# Selected text start

Elasticlunr is a small, full-text search library for use in the Elixir environment. It indexes JSON documents and provides a friendly search interface to retrieve documents.
The library is built for web applications that do not require the deployment complexities of popular search engines while taking advantage of the Beam capabilities.
Imagine how much is gained when the search functionality of your application resides in the same environment (Beam VM) as your business logic; search resolves faster, the number of services (Elasticsearch, Solr, and so on) to monitor reduces.
Mix.install([
{:kino, "~> 0.4"},
{:elasticlunr, "~> 0.6"}
])An index is a collection of structured data that is referred to when looking for results that are relevant to a specific query.
In RDBMS, a table can be likened to an index, meaning that you can store, update, delete and search documents in an index. But the difference here is that an index has a pipeline that every JSON document passes through before it becomes searchable.

# Selected text end
# Entries supplied start

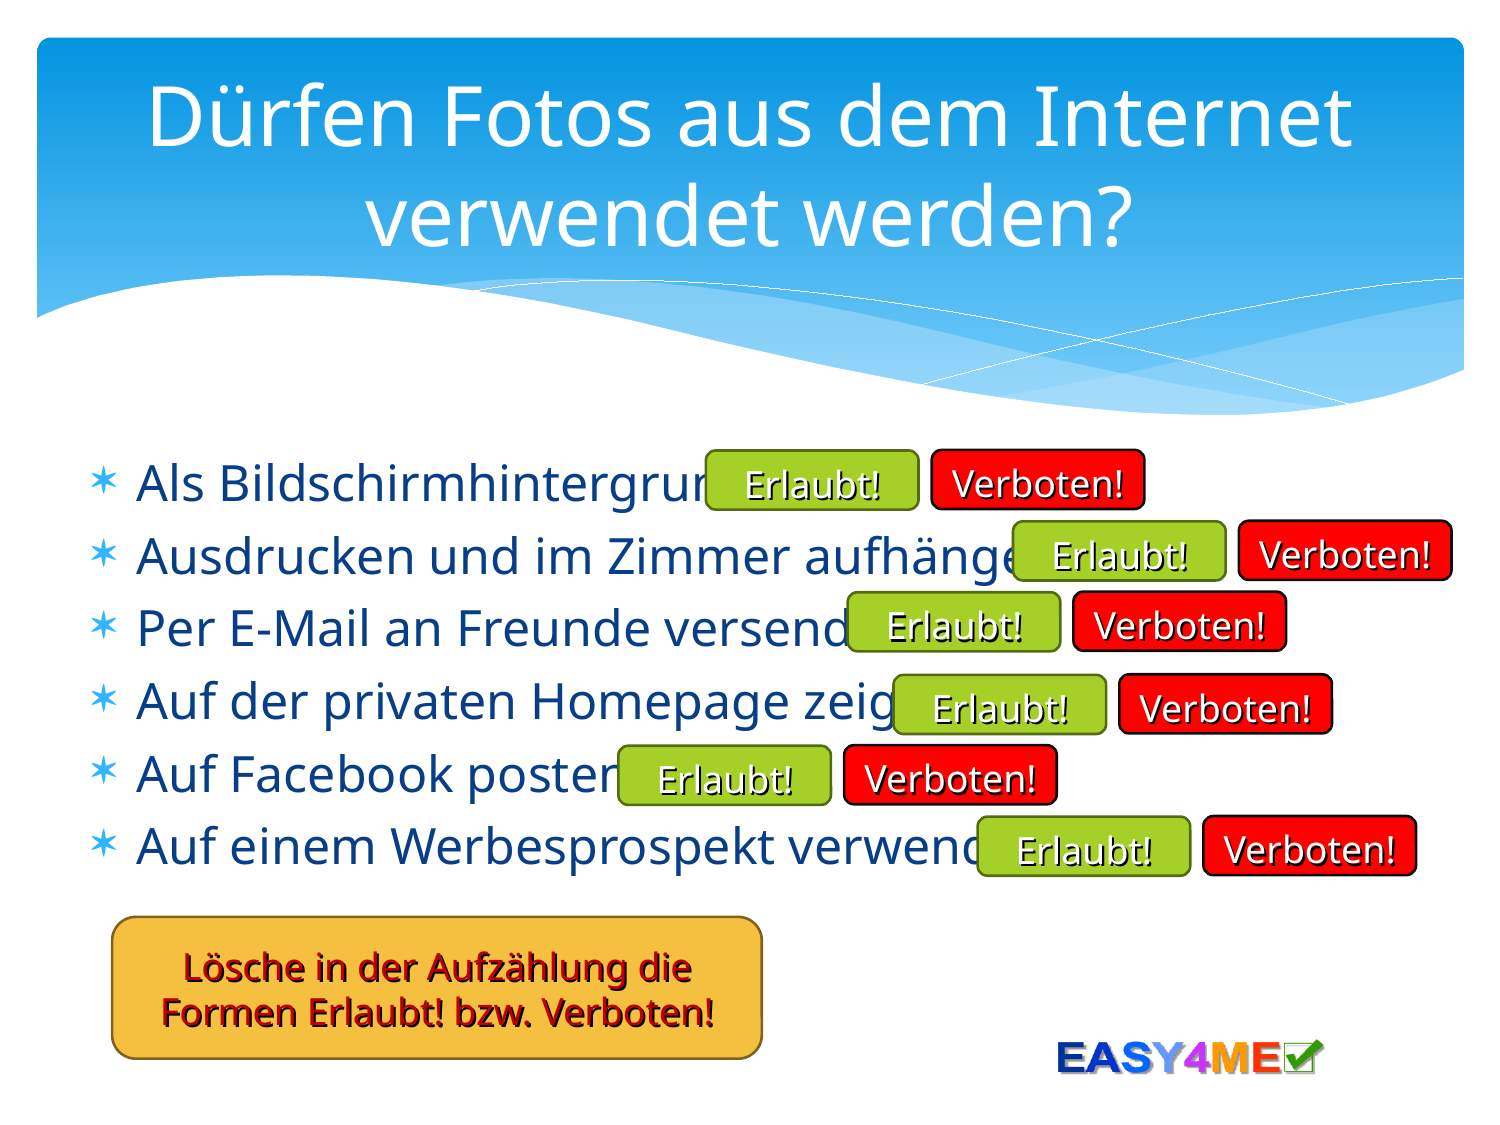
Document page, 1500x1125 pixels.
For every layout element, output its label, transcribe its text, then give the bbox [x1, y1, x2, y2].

text_box Verboten! [1238, 520, 1452, 580]
text_box Erlaubt! [1013, 521, 1226, 581]
text_box Erlaubt! [705, 450, 919, 510]
text_box Verboten! [844, 745, 1057, 805]
text_box Verboten! [1203, 816, 1417, 876]
title Dürfen Fotos aus dem Internet verwendet werden? [75, 55, 1426, 262]
text_box Lösche in der Aufzählung die Formen Erlaubt! bzw. Verboten! [112, 916, 762, 1059]
text_box Verboten! [931, 449, 1145, 509]
text_box Erlaubt! [847, 592, 1061, 652]
picture [1049, 1033, 1334, 1079]
text_box Verboten! [1119, 674, 1332, 734]
text_box Erlaubt! [618, 745, 831, 805]
list Als Bildschirmhintergrund Ausdrucken und im Zimmer aufhängen Per E-Mail an Freunde versenden Auf der privaten Homepage zeigen Auf Facebook posten Auf einem Werbesprospekt verwenden [76, 444, 1293, 1011]
text_box Verboten! [1073, 591, 1287, 651]
text_box Erlaubt! [977, 816, 1191, 876]
text_box Erlaubt! [893, 674, 1107, 734]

# Entries supplied end

Exercise:
According to the Elasticlunr page, what is gained when an application's search functionality runs in the same Beam VM as its business logic? Answer in one to three sentences.

Answer to this problem:
Search resolves faster, and fewer separate services such as Elasticsearch or Solr need to be monitored.